Not long ago, I wrote an article in which I briefly compared Israel’s two political contenders, Foreign Minister Tzipi Livni, and Transportation Minister Shaul Mofaz, to Hillary Clinton and Barack Obama. As a drama is heating up in the aftermath of Livni’s 431-votes victory, I thought I’d expand a bit on that theme. From the earlier article:

[T]he focus is on the primaries in which two candidates are vying for the leadership of the Kadima Party. One is a woman, Foreign Minister Tzipi Livni. The other is the “dark-skinned candidate,” Transportation Minister and former Defense Minister and military chief of staff Shaul Mofaz, a member of the Sephardic Jewish diaspora, none of whose members has ever been prime minister.

But Livni is no Hillary Clinton-she’s the more dovish of the two candidates, and she would not be Israel’s first woman prime minister; Golda Meir played that role almost 40 years ago. And Mofaz is no Barack Obama. He has a lot of experience, is more hawkish, and the group of Sephardic Jews he belongs to-Mofaz was born in Iran-is not a minority in Israel.

So: Livni is no Clinton. Livni, in many important ways, is Israel’s Obama. Consider this: Livni has not only the most dovish image of all the candidates, but is also, like Obama, the candidate most acceptable to the international community. As Foreign Minister, she’s less involved in warmaking and more in peacemaking. Thus it is easier for her to be seen as someone who has a genuine interest in the promotion of peace negotiations with the Palestinian Authority. For similar reasons, the Clintons wanted Ehud Barak in office, not Binyamin Netanyahu. It’s quite reasonable to assume that Condi Rice wanted her good friend Livni to win.

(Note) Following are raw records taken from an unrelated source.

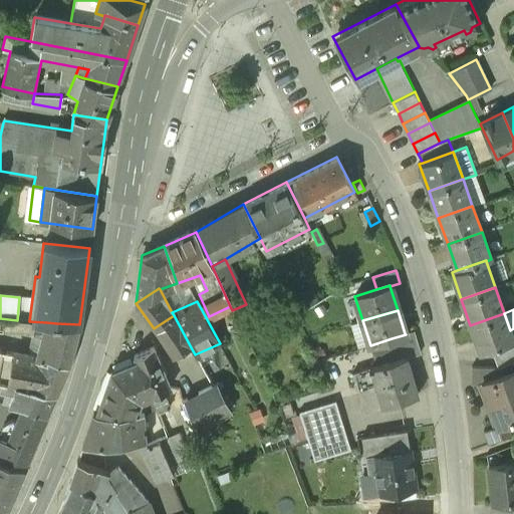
[(510,330),(504,313),(470,325),(479,351),(490,347),(513,339),(510,330)]
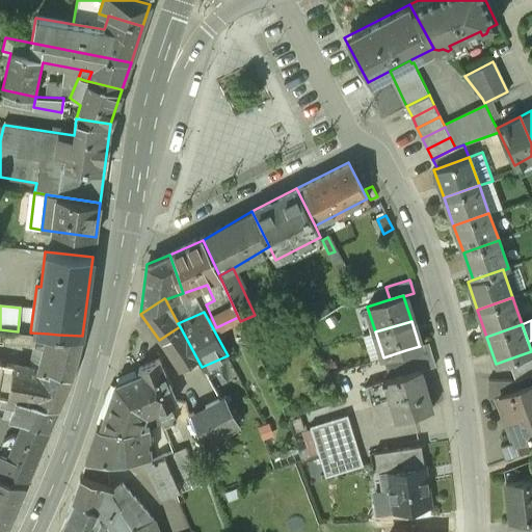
[(196,357),(180,326),(159,340),(179,368),(196,357)]
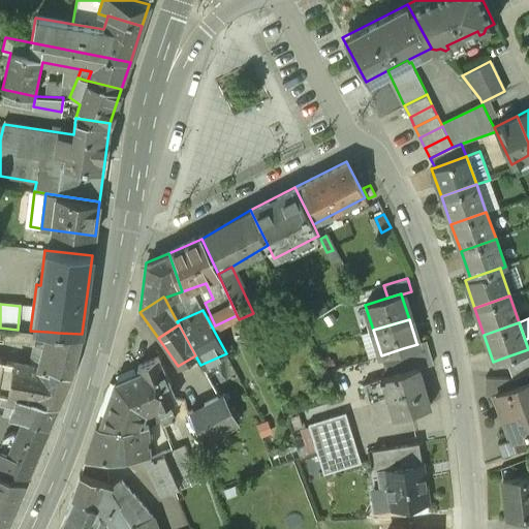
[(58,333),(48,332),(37,369),(48,371),(58,333)]
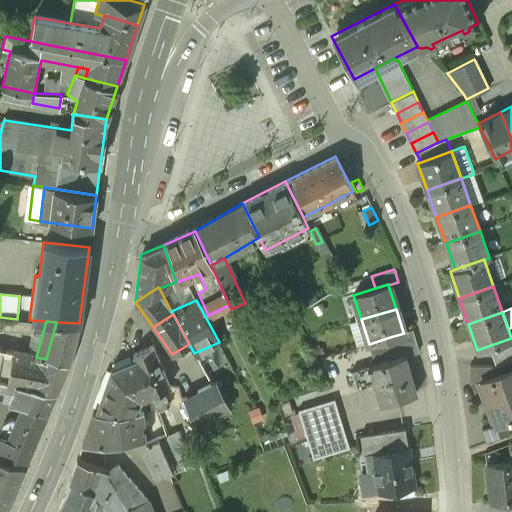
[(68,363),(79,323),(56,322),(46,359),(68,363)]
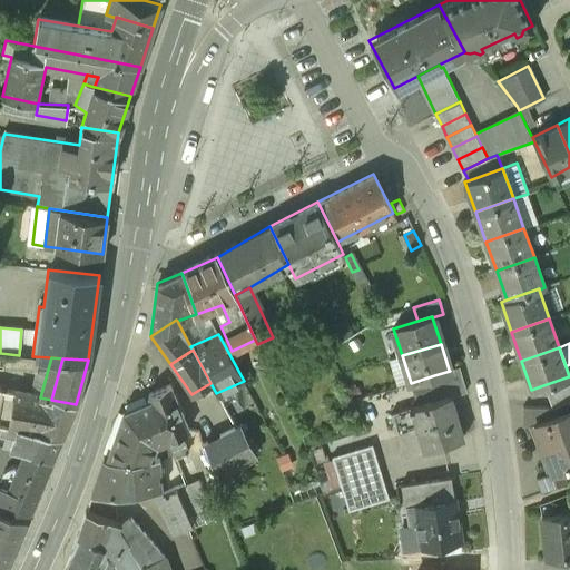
[(449,370),(450,371),(434,375),(438,387),(462,380),(458,367),(449,370)]
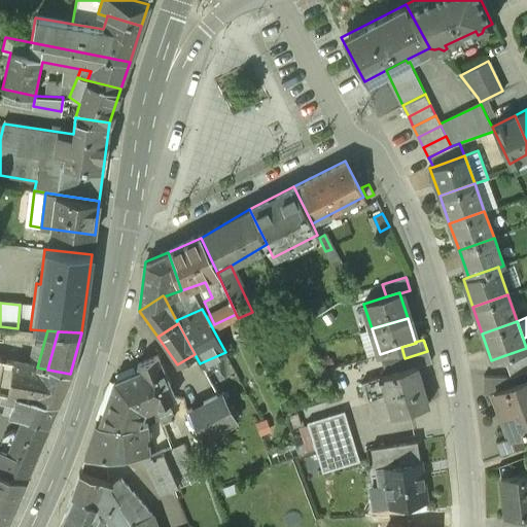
[(401,347),(380,354),(386,375),(416,365),(417,367),(430,362),(427,351),(405,358),(401,347)]
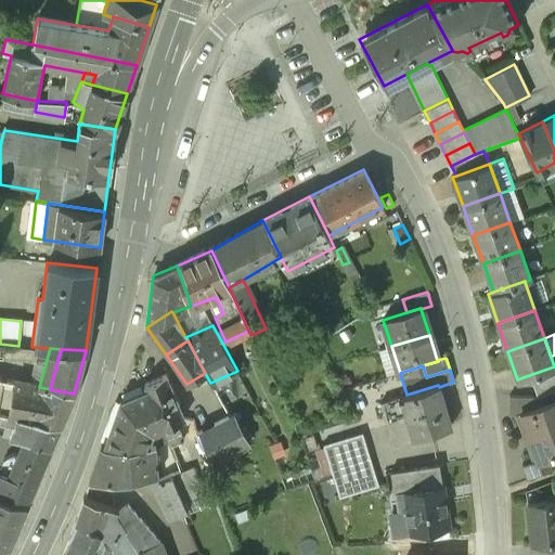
[(554,369),(554,366),(529,375),(536,396),(554,388),(554,369)]
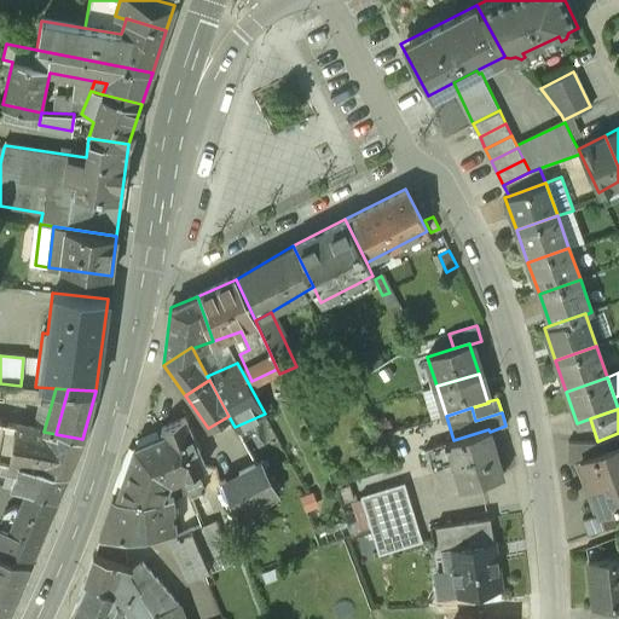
[(161,428),(163,434),(181,476),(186,489),(200,482),(195,472),(204,468),(184,418),(161,428)]
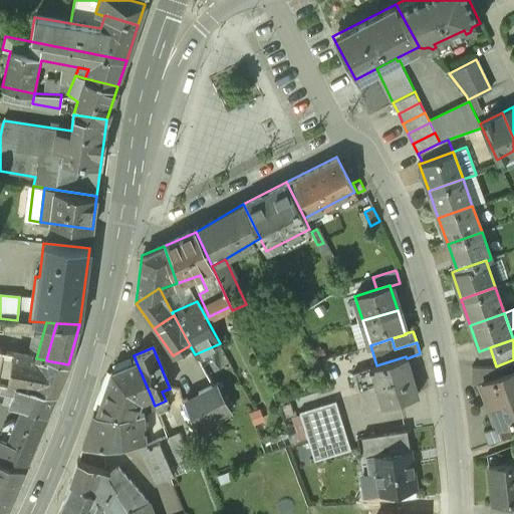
[(0,383),(16,387),(21,388),(28,356),(0,349),(0,383)]
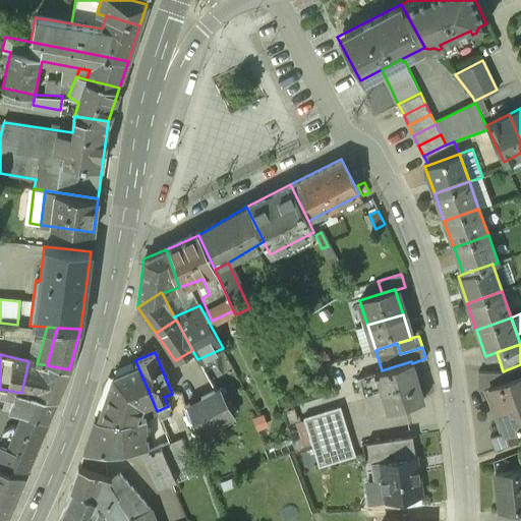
[(56,400),(69,369),(47,365),(37,363),(29,361),(21,393),(56,400)]
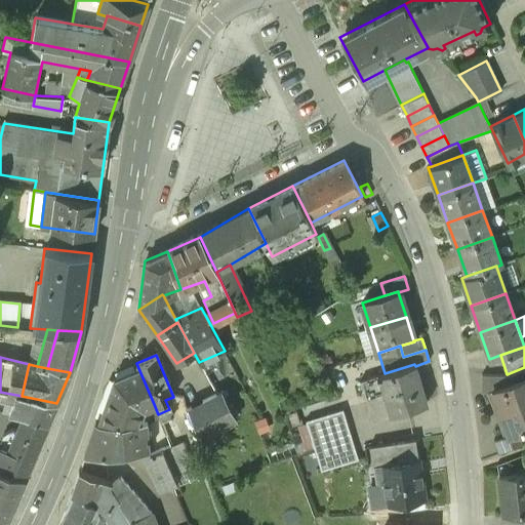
[(415,366),(414,364),(385,373),(379,375),(360,381),(363,390),(363,391),(362,392),(362,394),(362,395),(363,396),(364,397),(365,398),(366,398),(373,421),(428,404),(415,366)]
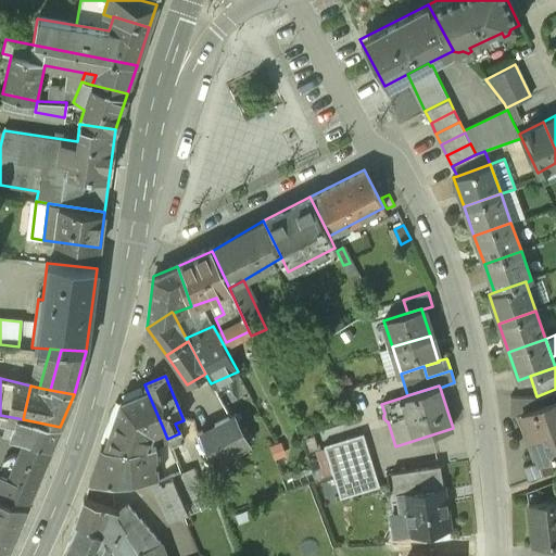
[(509,415),(516,415),(555,400),(555,389),(536,396),(528,396),(509,396),(509,415)]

Livni has gained popularity with a message familiar to the American voter of 2008. “We proved there is a different kind of politics,” she told her supporters early this morning. Livni is Israel’s Ms. Clean. She can’t stress experience as her strength, because she’s not experienced (by Israeli standards). She has no clear agenda, or easily-defined world view with which to woo the voters. In fact, most of them can hardly distinguish between Livni and the other candidates. The only difference is that Livni is “new,” “fresh,” “a woman,” “clean.” She’s not a member of the Old Boys’ Club.

Similar to Obama, Livni (again, we’re talking about Israeli standards here) is a political meteor. Eight years ago she was still the anonymous head of the Government Companies’ Authority, and in the last seven years she has filled five ministerial posts. This serves her well in two ways: when she wants to stress her experience she mentions the number of posts she’s filled. When she wants to stress the need for stability–namely, a coalition without election–she emphasizes the haste with which she was moved from one ministry to the other. Livni, like Obama, is also very popular with the public–but it’s not really clear why. The public barely knows her, and there’s good reason to suspect that this ultimately works for her. She’s not yet identified with the profession-guild of which she’s a member.

Sadly, the political negotiations she’ll have to conduct now, with the prospective members of her new coalition, might erode this advantage in no time.